Hyperspectral Image Classification-Traditional to Deep Models: A Survey for Future Prospects (2101.06116v3)

Abstract: Hyperspectral Imaging (HSI) has been extensively utilized in many real-life applications because it benefits from the detailed spectral information contained in each pixel. Notably, the complex characteristics i.e., the nonlinear relation among the captured spectral information and the corresponding object of HSI data make accurate classification challenging for traditional methods. In the last few years, Deep Learning (DL) has been substantiated as a powerful feature extractor that effectively addresses the nonlinear problems that appeared in a number of computer vision tasks. This prompts the deployment of DL for HSI classification (HSIC) which revealed good performance. This survey enlists a systematic overview of DL for HSIC and compared state-of-the-art strategies on the said topic. Primarily, we will encapsulate the main challenges of traditional machine learning for HSIC and then we will acquaint the superiority of DL to address these problems. This survey breakdown the state-of-the-art DL frameworks into spectral features, spatial features, and together spatial-spectral features to systematically analyze the achievements (future research directions as well) of these frameworks for HSIC. Moreover, we will consider the fact that DL requires a large number of labeled training examples whereas acquiring such a number for HSIC is challenging in terms of time and cost. Therefore, this survey discusses some strategies to improve the generalization performance of DL strategies which can provide some future guidelines.

• The paper offers a comprehensive review comparing traditional ML with advanced DL approaches for hyperspectral image classification.
• It demonstrates that deep models automate feature extraction, significantly enhancing accuracy in analyzing spectral and spatial data.
• The study identifies future directions including data augmentation, transfer learning, and efficient architectures for real-world applications.
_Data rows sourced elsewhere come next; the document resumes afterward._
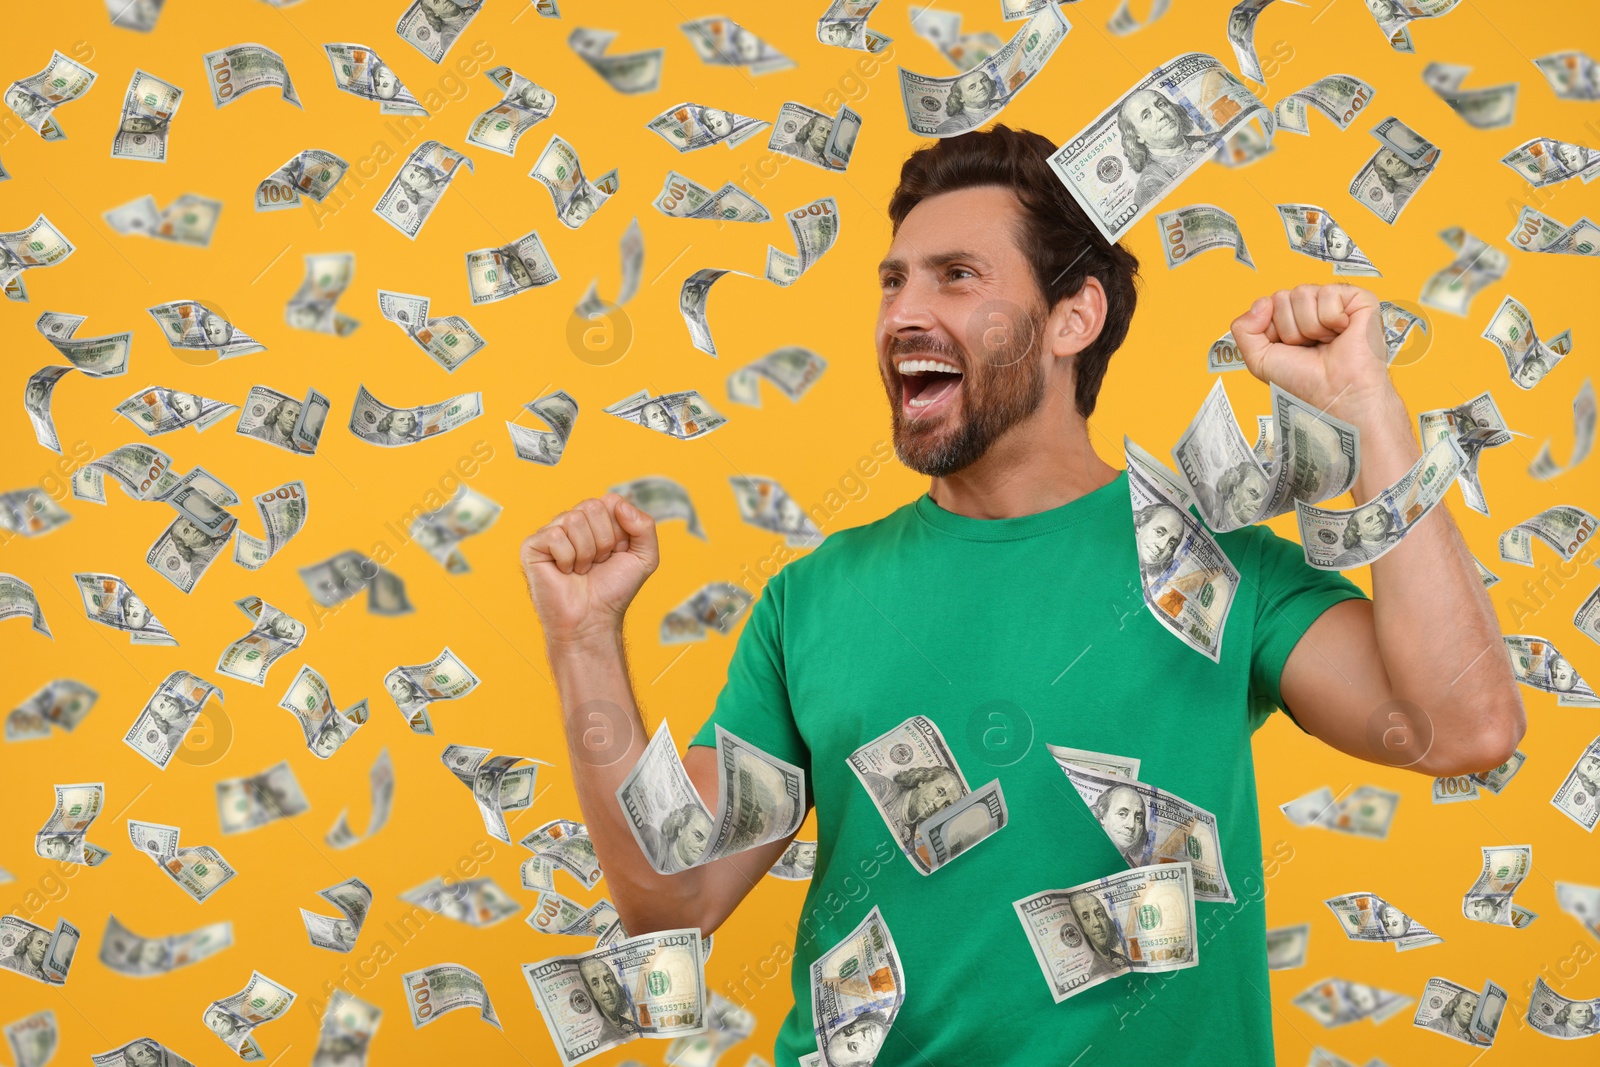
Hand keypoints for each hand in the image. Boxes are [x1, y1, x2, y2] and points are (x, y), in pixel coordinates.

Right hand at [521, 492, 658, 647]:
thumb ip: (644, 525)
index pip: (611, 501)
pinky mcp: (532, 546)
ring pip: (574, 520)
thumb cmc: (614, 590)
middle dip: (603, 541)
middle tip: (597, 563)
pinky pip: (555, 536)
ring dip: (585, 553)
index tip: (616, 554)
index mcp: (597, 519)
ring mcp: (551, 532)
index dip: (619, 531)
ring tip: (581, 570)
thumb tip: (617, 502)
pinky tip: (564, 572)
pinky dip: (566, 559)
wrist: (593, 620)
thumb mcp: (645, 557)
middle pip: (592, 507)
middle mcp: (573, 521)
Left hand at [1230, 284, 1398, 425]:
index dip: (1272, 330)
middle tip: (1309, 348)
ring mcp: (1334, 301)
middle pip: (1282, 297)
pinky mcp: (1358, 299)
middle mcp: (1311, 307)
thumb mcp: (1259, 359)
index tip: (1288, 350)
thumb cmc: (1304, 381)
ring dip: (1310, 327)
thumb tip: (1261, 302)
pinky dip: (1331, 318)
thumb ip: (1243, 329)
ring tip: (1326, 342)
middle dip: (1290, 329)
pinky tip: (1342, 333)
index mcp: (1290, 318)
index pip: (1267, 304)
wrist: (1334, 393)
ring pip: (1302, 293)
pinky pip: (1329, 292)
An Expert Overview of Hyperspectral Image Classification: From Traditional to Deep Models

The paper "Hyperspectral Image Classification—Traditional to Deep Models: A Survey for Future Prospects" provides an extensive review and analysis of hyperspectral image classification (HSIC) methodologies, contrasting traditional approaches with modern deep learning (DL) frameworks. As hyperspectral imaging (HSI) continues to play a crucial role in remote sensing and various real-world applications, this survey elucidates the evolution and potential future directions of HSIC.

Traditional HSIC Approaches

Initially, the paper discusses traditional HSIC methods that rely on ML algorithms. These techniques often employ hand-crafted features to capture spectral and spatial information from hyperspectral data. Classic methods like Support Vector Machines (SVM), Random Forests, and K-Nearest Neighbors (KNN) have been foundational, leveraging texture descriptors, global and local feature extractors such as GIST, and various statistical measures to classify hyperspectral data.

Despite their foundational status, traditional methods have limitations, notably in handling high-dimensional data and capturing complex feature interdependencies. These methods typically require expert knowledge for feature engineering and struggle with the non-linear relationships inherent in HSI data.

The Shift to Deep Learning

The paper details the transformative shift towards DL for HSIC. Deep learning models, particularly Convolutional Neural Networks (CNN), Recurrent Neural Networks (RNN), Autoencoders (AE), and Deep Belief Networks (DBN), have demonstrated remarkable efficacy in handling the intricate spectral and spatial characteristics of HSI data. These methods automate feature extraction, providing significant improvements in classification accuracy.

The survey categorizes DL methods into three main types: spectral, spatial, and spectral-spatial frameworks. Spectral frameworks leverage 1D CNNs to process individual pixel spectra. Spatial methods, using 2D CNNs, focus on spatial patterns by treating hyperspectral images as collections of spatial contexts. Spectral-spatial approaches, often employing 3D CNNs and hybrid models, jointly exploit spectral and spatial data to enhance classification tasks.

Challenges and Future Directions

Despite their success, DL models face challenges related to high computational costs, the need for extensive labeled datasets, and the potential for overfitting given the high dimensionality of HSI data. The paper discusses approaches to mitigate these challenges, such as data augmentation, transfer learning, and semi-supervised learning. These techniques aim to enhance model generalization while reducing dependency on large labeled datasets.

Looking forward, the authors speculate on future research directions, emphasizing the need for robust models that can efficiently harness both spectral and spatial information. The integration of DL with advanced hardware such as GPUs and FPGAs is identified as crucial for managing computational demands. The exploration of lightweight and computationally efficient architectures is also highlighted as a necessary step to make such models practically feasible for large datasets and real-time applications.

Conclusion

In conclusion, the survey by Ahmad et al. provides a comprehensive examination of HSIC, charting the progression from traditional methods to state-of-the-art DL techniques. It highlights the promising future of deep learning in HSI, contingent on overcoming current limitations related to data requirements and computational complexity. This survey serves as a valuable resource for researchers in the field, encapsulating the key developments and future prospects in hyperspectral image classification.